Zahlreiche Klinikaufenthalte und kein Erfolg
Es erfolgte unter anderem eine Behandlung in einer sehr bekannten norddeutschen Schmerzklinik. Wobei die Behandlung, böswillig ausgedrückt, im Kern darin bestand, dass Herr Breisig wegen der Migräne nicht an der Therapie teilnehmen konnte. Und außerdem wegen der Migräne keine Migräneprophylaxe einnehmen konnte. Und natürlich auch keine Verhaltenstherapie machen und nicht am Stressmanagement oder an Entspannungsverfahren teilnehmen konnte. Antidepressiva konnte er schon gar nicht nehmen. Bloß keine Antidepressiva.
Gegen die Migräneattacken wurden 600 mg Ibuprofen und Sumatriptan eingesetzt. Bei Bedarf. Beim besten Willen ist aber nicht zu erfahren, wie häufig der Bedarf war oder aktuell ist. Sumaptripan führte dazu, dass die Konzentration und Leistungsfähigkeit soweit reduziert wird, dass Herr Breisig an den weiteren Therapien und Aktivitäten des täglichen Lebens nicht teilnimmt. Nicht teilnehmen kann. Was er aber sehr wohl kann: Umfangreiche Schriftsätze an Ärzte, die Rentenversicherung und Sozialgerichten verfassen. Hier in der Klinik ist er außerdem quasi der Rädelsführer einer Gruppe von Patienten, die sich grundsätzlich ungerecht von den Gutachtern und der Arbeitswelt bewertet fühlen. Immer und überall. Sympathiepunkte gewinnt Herr Breisig damit nicht.
Was war zuerst: Migräne oder Kopfschmerz?
Da Herr Breisig hier in der Klinik doch recht häufig nach 17 Uhr zum beliebten Kneipentreff unterwegs ist, hätte ich gerne ein Kopfschmerztagebuch. Oder zumindest eine gewisse Kontrolle darüber, wie häufig er nun Sumatriptan einnimmt oder auch nicht einnimmt. Das ginge zu weit, fand Herr Breisig. Immerhin brauche er das Sumatriptan ganz einfach dann, wenn er es brauche.
Herr Breisig ist depressiv. Ganz deutlich depressiv. Da er aber nicht an den Therapien mitwirken oder einen Selbstauskunftsbogen ausfüllen kann – er hat ja schließlich Migräne –, wissen wir nicht so recht, ob die Depressionen nun eine Folge der Migräne sind.
Was wir wissen: Antidepressiva kann er nicht nehmen. Entweder, weil sie zu einer Leberwerterhöhung führen. Oder weil sie zu Schwindel und Kopfschmerzen führen. Auf jeden Fall könne er keine Antidepressiva nehmen, sagt er. Weder in der weltweit anerkannten Schmerzklinik, noch bei uns in der kleinen Provinz-Reha.
Ich kann nicht leitliniengerecht behandeln
Natürlich könne er auch keinen Sport oder aerobes Ausdauertraining machen, sagt der Patient. Was er könne: sich erholen. Weiter führt er an, er hätte in der Klinik gelernt, dass es grundverkehrt sei, sich nach einer Migräneattacke sofort wieder zu belasten, da ja die Migräne weiterlaufe. Wo Herr Breisig recht hat, da hat er recht. Oder?
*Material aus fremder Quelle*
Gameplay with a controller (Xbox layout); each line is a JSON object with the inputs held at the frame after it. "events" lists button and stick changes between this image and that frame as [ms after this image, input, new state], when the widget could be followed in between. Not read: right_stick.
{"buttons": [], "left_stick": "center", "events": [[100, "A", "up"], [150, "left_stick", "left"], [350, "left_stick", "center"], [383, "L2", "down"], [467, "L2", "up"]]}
Wenn es denn überhaupt eine Migräneattacke ist. Und geht man davon aus, dass es sich tatsächlich um eine Migräneattcke handelt, dann muss ich als Arzt eben auch nach den Leitlinien behandeln können. Und ich finde, dass man als Patient eine gewisse Mitwirkungsverantwortung zeigen sollte, was die Umsetzung dieser Empfehlungen angeht.
Versuchen könnte man es ja mal
Nun geht die Geschichte vor das Sozialgericht, da ja nachweislich keine der Behandlungen greifen und die Gutachter trotzdem sagen, dass Herr Breisig auf dem existierenden Arbeitsplatz für Schwerbehinderte einsetzbar wäre. Sechs Stunden und mehr, unter der Voraussetzung, dass er sich behandeln lassen und die Therapievorschläge einmal ausprobieren würde.
Dann könnte es sein, dass man die Anzahl, Intensität und Dauer der Migräne beeinflusst – ob das tatsächlich gelingt, weiß ich natürlich auch nicht, ich bin ja nur Arzt und kein Hellseher. Was aber tun, wenn sich die Katze selber in den Schwanz beißt?